* [What to do]:
Word for word, transcribe the lines below and drop the pictures.

* [Working data]:
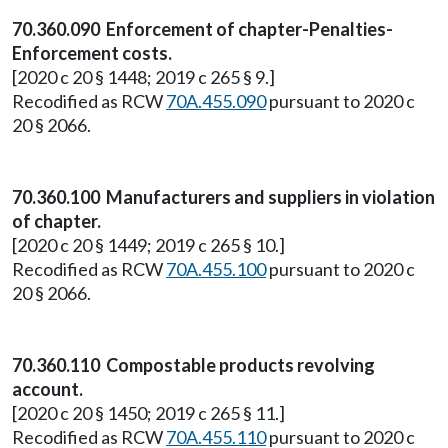
70.360.090 Enforcement of chapter-Penalties-
Enforcement costs.
[2020 c 20 § 1448; 2019 c 265 § 9.]
Recodified as RCW
70A.455.090
pursuant to 2020 c
20 § 2066.
70.360.100 Manufacturers and suppliers in violation
of chapter.
[2020 c 20 § 1449; 2019 c 265 § 10.]
Recodified as RCW
70A.455.100
pursuant to 2020 c
20 § 2066.
70.360.110 Compostable products revolving
account.
[2020 c 20 § 1450; 2019 c 265 § 11.]
Recodified as RCW
70A.455.110
pursuant to 2020 c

* [Response area]:
70.360.090 Enforcement of chapter-Penalties-
Enforcement costs.
[2020 c 20 § 1448; 2019 c 265 § 9.]
Recodified as RCW
70A.455.090
pursuant to 2020 c
20 § 2066.
70.360.100 Manufacturers and suppliers in violation
of chapter.
[2020 c 20 § 1449; 2019 c 265 § 10.]
Recodified as RCW
70A.455.100
pursuant to 2020 c
20 § 2066.
70.360.110 Compostable products revolving
account.
[2020 c 20 § 1450; 2019 c 265 § 11.]
Recodified as RCW
70A.455.110
pursuant to 2020 c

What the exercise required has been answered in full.